The dog pulls back the curtain.

When using resources that rate nonprofits, be sure to look behind the curtain to understand information sources and ranking systems.

Have you ever used GreatNonprofits as a research tool for evaluating which charities should receive your donations?

This website (among others) is a recommended resource in my materials for Giving 2.0: The MOOC.  It’s been around for five or so years and has big-name national endorsements (including a Bill Gates testimonial).

GreatNonprofits describes itself as “a place to find trustworthy nonprofits.”  Its mission is “to inspire and inform donors and volunteers, enable nonprofits to show their impact, and promote greater feedback and transparency.”

Rating a System that Rates Nonprofits
But as with many nonprofit ranking systems, this tool — which uses a Yelp-like platform — has some shortcomings:

  • The geography search function is set up by city, which isn’t particularly helpful for metropolitan areas with multiple municipalities (like the Twin Cities region).  Plus, as with many nonprofit organization databases, the user can’t tell if the location is where the nonprofit is based or where it provides services.
  • There’s no Boolean search ability, so the user can’t narrow the results.  For instance, if I click “children” and “education,” it appears I only get results for “or” and can’t specify “and.”
  • The results are limited.  When I searched on Minneapolis, less than 50 of 7,733 organizations had any reviews.  Of those 50, about half had two or more reviews and the rest had only one.  (And a few with lots of reviews were filled with comments by the nonprofit’s interns, staff and volunteers.)
  • Nonprofits didn’t show up in the appropriate issue lists.  For instance, Washburn Child Guidance Center had a high number of rankings in the overall Minneapolis list, but it didn’t even show up when I searched on “children.”  (The most fun result I received was the “Beer Judge Certification Program” when I searched on “food”!)
  • And most concerning, some rankings appear to be paid listings.  For example, when I explored the site, Second Harvest Heartland was listed as a “top-nonprofit” (via AdChoices), but it had no actual reviews in the system.

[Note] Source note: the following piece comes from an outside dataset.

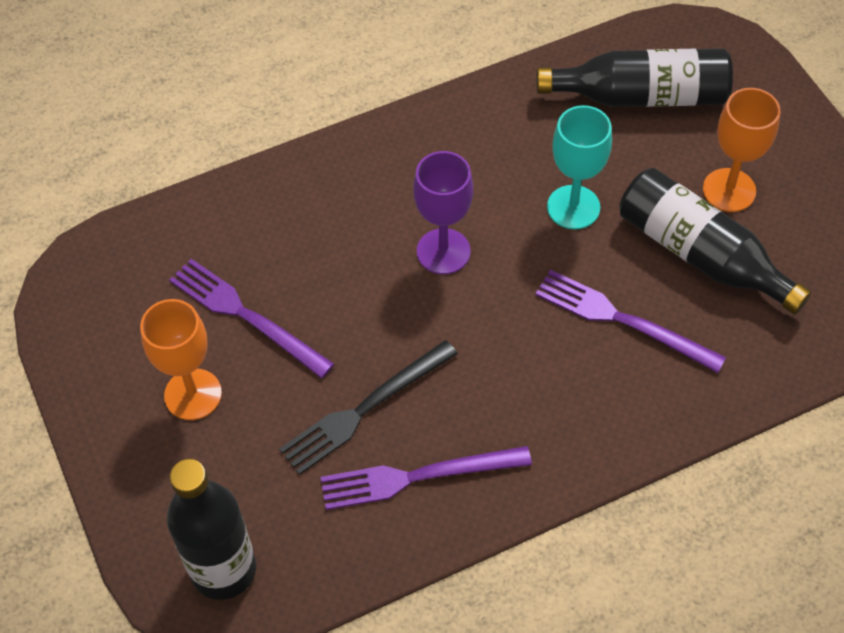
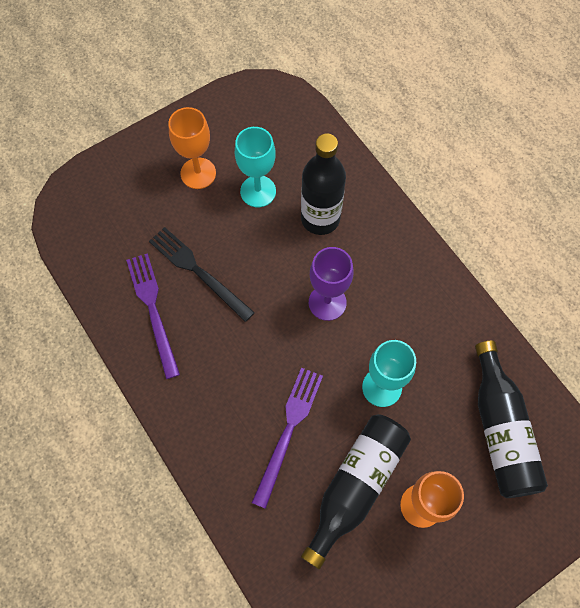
camera: 80 degrees right, 10 degrees up
black bottle [167,459,256,600] -> black bottle moved to [301,134,346,235]
purple fork [169,259,334,378] -> turquoise goblet [235,127,276,207]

So, what’s the take-away?  Caveat emptor.  GreatNonprofits is not alone among ranking systems that have limited or sometimes misleading information.  When you’re evaluating your charitable giving choices, take time to look behind the curtain of rating tools.  Learn about their sources of information and their ranking criteria.

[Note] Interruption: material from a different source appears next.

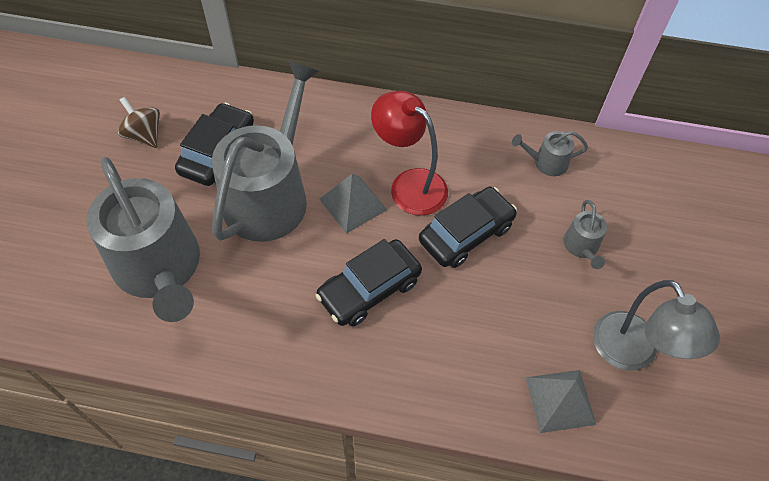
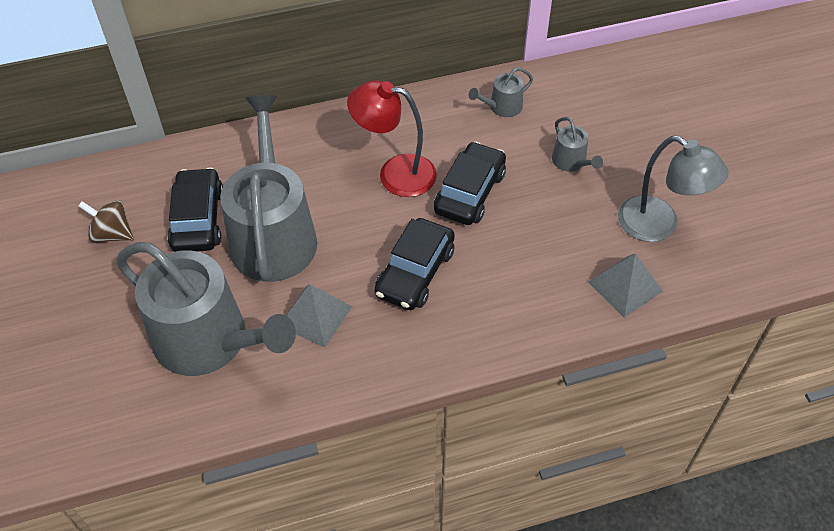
camera: 25 degrees left, 5 degrees down
grey pyramid [319,174,387,234] -> grey pyramid moved to [286,284,352,347]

What Are Your Favorite Comparative Tools?
If you’re a donor, what do you think of Yelp-like sites as tools for rating charities?  What are your favorite resources to research and compare nonprofit organizations?

If you’re a nonprofit communicator or fundraiser, how much time do you invest in creating and enhancing your profile on the many ratings sites?  Which ones are the most important to monitor and maintain?

Please share your thoughts so we can all be informed donors!